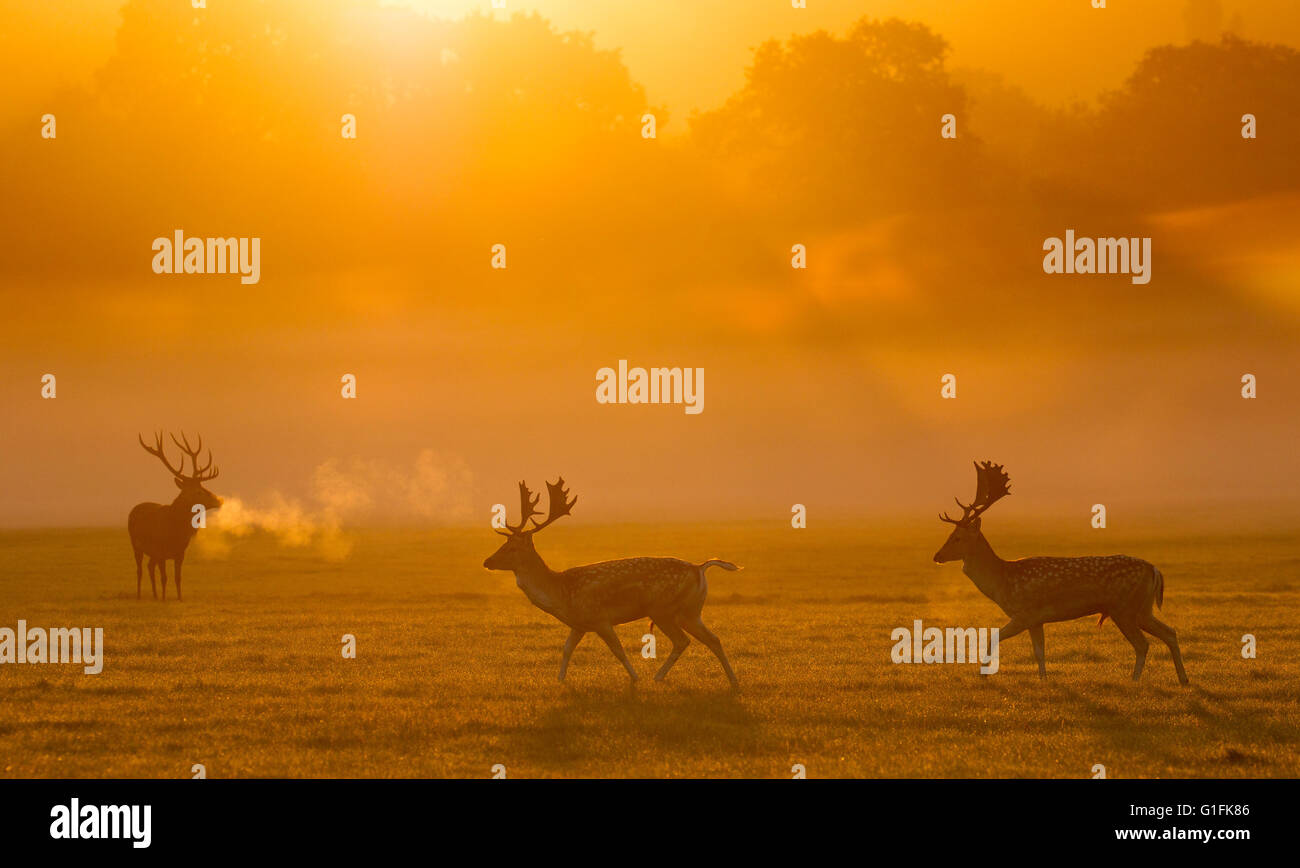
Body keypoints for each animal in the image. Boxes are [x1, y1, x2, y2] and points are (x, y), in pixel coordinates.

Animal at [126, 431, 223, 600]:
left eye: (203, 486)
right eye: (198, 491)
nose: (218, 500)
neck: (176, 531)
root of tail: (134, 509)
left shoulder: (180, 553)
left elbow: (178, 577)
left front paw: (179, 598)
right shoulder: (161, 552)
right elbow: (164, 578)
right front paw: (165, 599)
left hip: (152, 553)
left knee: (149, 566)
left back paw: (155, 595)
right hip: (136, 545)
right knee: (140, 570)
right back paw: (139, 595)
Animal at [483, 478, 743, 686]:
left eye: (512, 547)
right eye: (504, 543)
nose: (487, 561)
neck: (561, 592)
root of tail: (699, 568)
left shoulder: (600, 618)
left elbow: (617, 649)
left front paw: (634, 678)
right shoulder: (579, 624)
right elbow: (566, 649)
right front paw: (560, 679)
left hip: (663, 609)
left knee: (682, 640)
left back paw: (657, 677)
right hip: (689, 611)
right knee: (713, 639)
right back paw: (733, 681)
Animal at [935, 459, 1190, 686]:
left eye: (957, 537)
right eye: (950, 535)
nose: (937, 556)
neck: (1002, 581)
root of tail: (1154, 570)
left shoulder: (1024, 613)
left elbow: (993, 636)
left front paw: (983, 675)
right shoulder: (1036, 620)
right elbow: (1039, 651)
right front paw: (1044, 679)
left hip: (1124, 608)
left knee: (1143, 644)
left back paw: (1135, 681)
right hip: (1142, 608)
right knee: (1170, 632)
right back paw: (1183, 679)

- - - - -

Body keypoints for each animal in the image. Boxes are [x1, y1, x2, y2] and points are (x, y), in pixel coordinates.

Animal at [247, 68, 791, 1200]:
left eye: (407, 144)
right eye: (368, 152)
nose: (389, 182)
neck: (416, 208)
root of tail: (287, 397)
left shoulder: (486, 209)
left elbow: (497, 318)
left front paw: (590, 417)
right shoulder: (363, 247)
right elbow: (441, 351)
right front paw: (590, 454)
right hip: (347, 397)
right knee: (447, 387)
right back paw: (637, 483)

- - - - -

In the listing above, locate the line containing "right elbow: (164, 578)" and the line containing "right back paw: (1183, 679)". Transcribe those two lines and everything between them, exactly as written.

right elbow: (164, 578)
right front paw: (165, 599)
left hip: (152, 553)
left knee: (149, 566)
left back paw: (155, 595)
right hip: (136, 545)
right knee: (140, 570)
right back paw: (139, 595)
Animal at [483, 478, 743, 686]:
left eye: (512, 547)
right eye: (504, 543)
nose: (487, 561)
neck: (561, 592)
root of tail: (699, 568)
left shoulder: (600, 618)
left elbow: (617, 649)
left front paw: (634, 678)
right shoulder: (579, 624)
right elbow: (566, 649)
right front paw: (560, 679)
left hip: (663, 609)
left knee: (682, 640)
left back paw: (657, 677)
right hip: (689, 611)
right knee: (713, 639)
right back paw: (733, 681)
Animal at [935, 459, 1190, 686]:
left eye: (957, 537)
right eye: (950, 535)
nose: (937, 556)
neck: (1002, 581)
root of tail: (1154, 570)
left shoulder: (1024, 613)
left elbow: (993, 636)
left front paw: (983, 675)
right shoulder: (1036, 620)
right elbow: (1039, 651)
right front paw: (1044, 679)
left hip: (1124, 608)
left knee: (1143, 644)
left back paw: (1135, 681)
right hip: (1142, 608)
right knee: (1170, 632)
right back paw: (1183, 679)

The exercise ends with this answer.